まっしろな遺書
 2015年4月11日


 まだ肌寒い4月。
 美穂は、仕事が休みらしく十三に付きっきりだ。
 十三は、ずっと気になっていたことを美穂に尋ねてみた。

「美穂、この病院の入院費のことなんだけど……」

「うん」

「個室だし高くないのか?」

「大丈夫だよ。
 この病院、私のお父さんの弟の病院だから……」

「え?」

「だから入院費はタダで良いって言ってたよー」

「それは、少し気を遣うな……」

「私が、お願いしたの。
 そっちのが、十三と同じ布団で寝ても怒られないでしょ?」

「そ、そうだね……」

「ってか、美穂のお父さんは何をしている人?」

「ヤクザ」

「え?」

「嘘だよ。
 お父さんは、満点堂の社長だよ」

「満点堂って、文具メーカーの?」

「うん」

「超大手じゃんか!」

「うん」

「ちなみに私もお姉ちゃんもそこの子会社で働いているよ」

「そうなのか?」

「うん」

って、あれ?お姉ちゃん?

「って、あれ?
 お姉ちゃん?」

「あー。
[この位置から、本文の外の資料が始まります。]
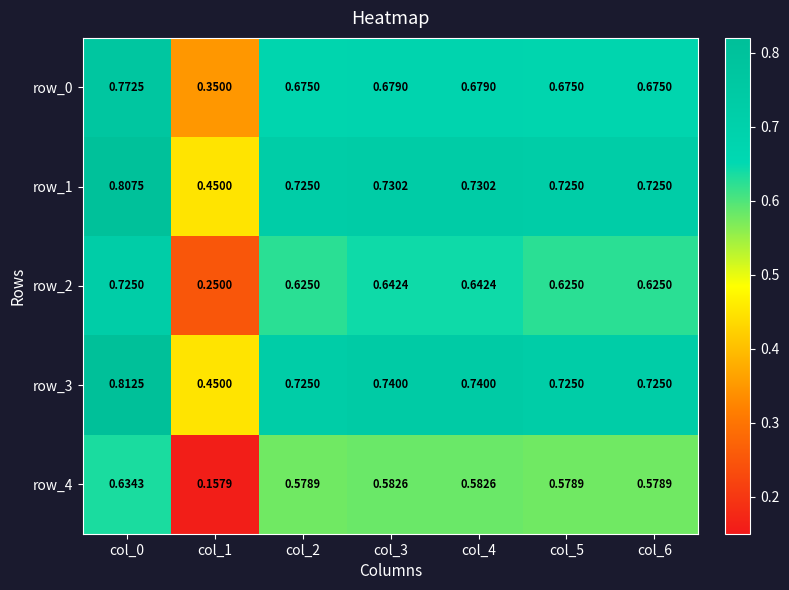

Rank the series by their maximum value, from lowest to highest.

row_4, row_2, row_0, row_1, row_3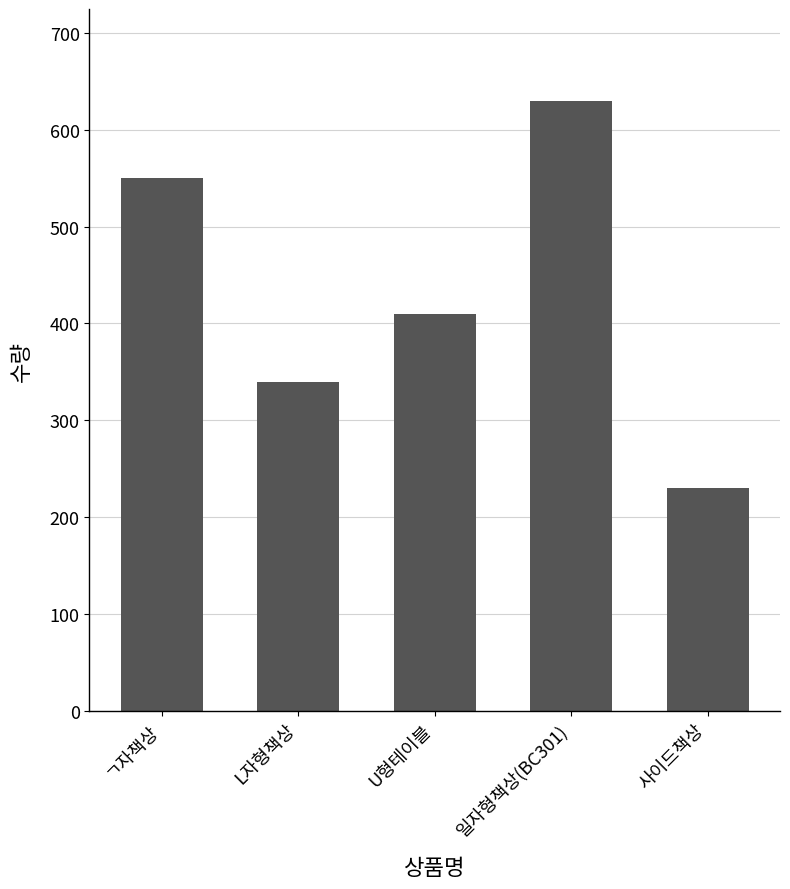

Which label corresponds to the smallest value in the chart?

사이드책상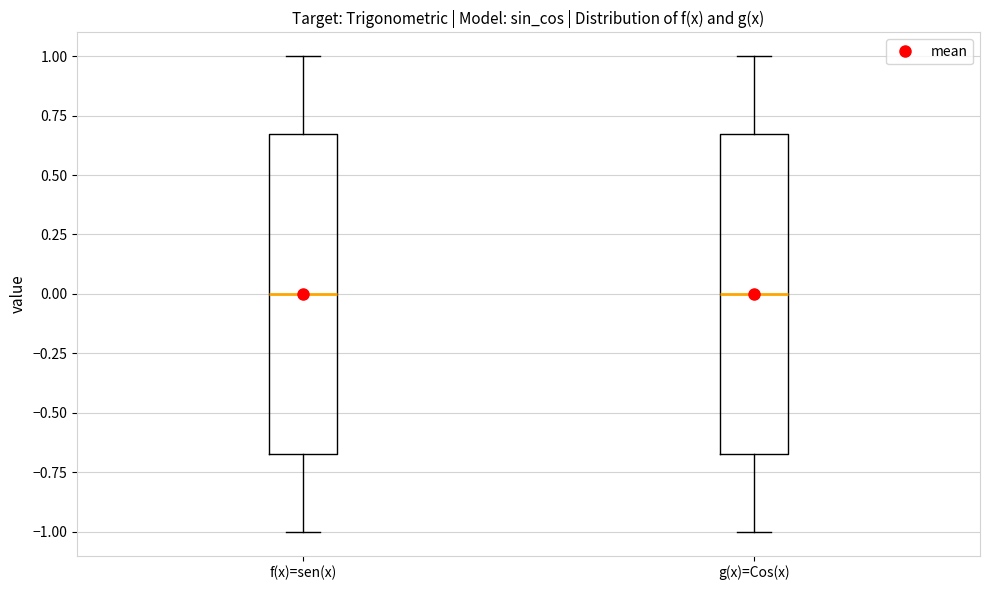

Reading left to right, transcribe this box plot: for each box, give where its median line is, the range the box spans, and where its two whiskers end, as read against the y-axis. The values are not printed on the chart, so give them approximately, as read against the axis.

f(x)=sen(x): median 0.00, box -0.65 to 0.65, whiskers -1.00 to 1.00
g(x)=Cos(x): median 0.00, box -0.65 to 0.65, whiskers -1.00 to 1.00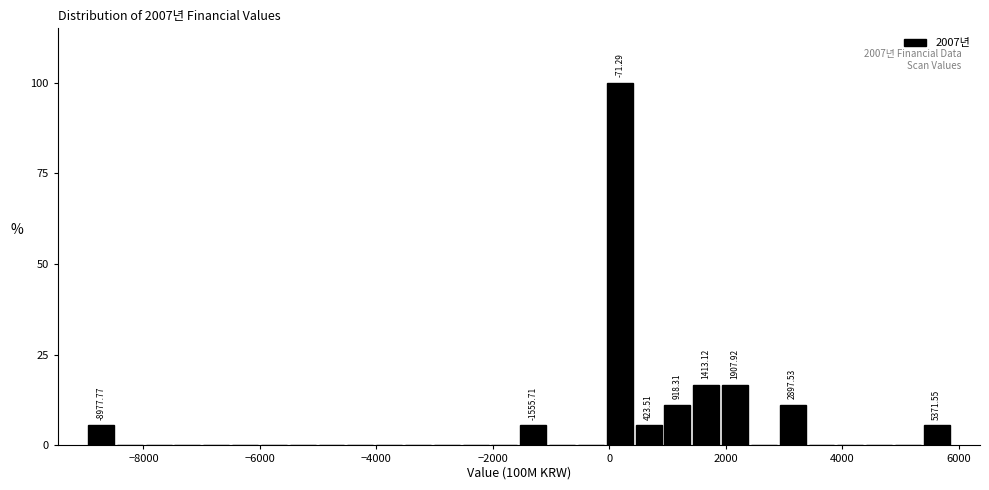

Read against the x-axis, roughly where is the centre of the tallest bar?

200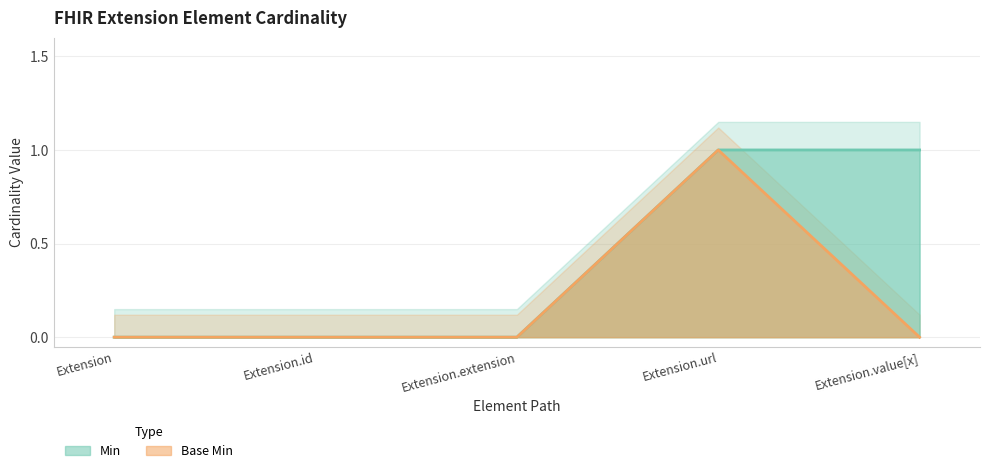

Which label corresponds to the smallest value in the chart?

Extension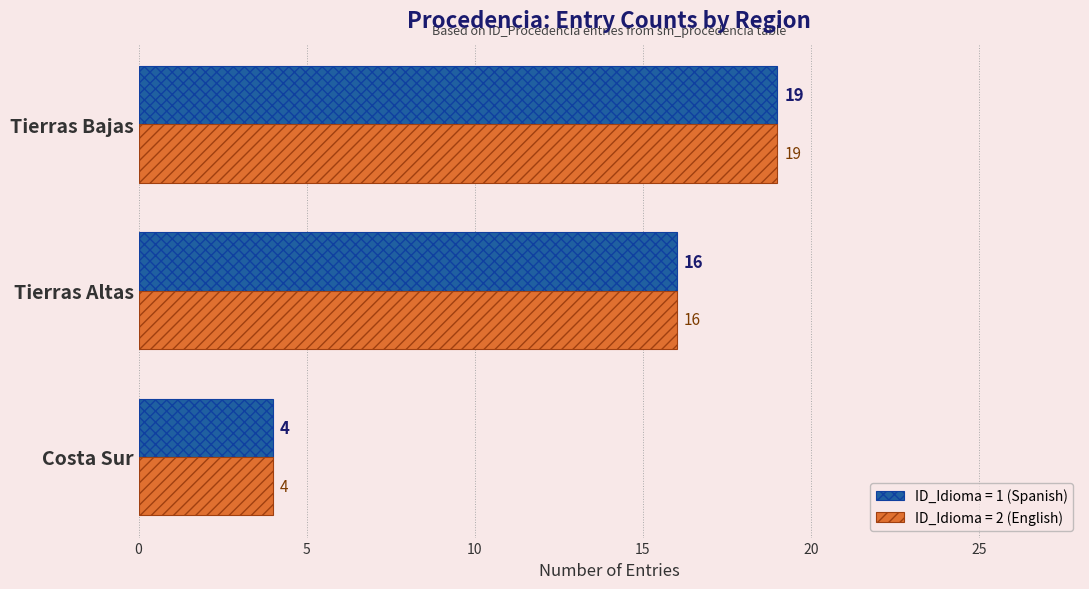

What is the average value of the ID_Idioma = 2 (English) series?

13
ごめん、妹」

 美穂は前にも間違えたことあった。
 口調もかなり変わった。

「そっか……」

 だけど、十三は深く聞かないことにした。

「十三」

「なに?」

「久しぶりにしよっか?」

「何を?」

「キス」

「……え?」

「ダメかな?」

「ダメじゃないけど……
 この間しなかった?」

「あれは、別腹!
 本格的なキスをしようよ!」

「まぁ……
 美穂がいいのなら……」

「はい、では……」

 美穂の目が十三の目を見つめる。
 そして、ゆっくりとふたりはキスをした。
  タバコの香がしない。
  美穂……タバコ辞めたのかな?
 十三は、そう思いつつも美穂に身を委ねた。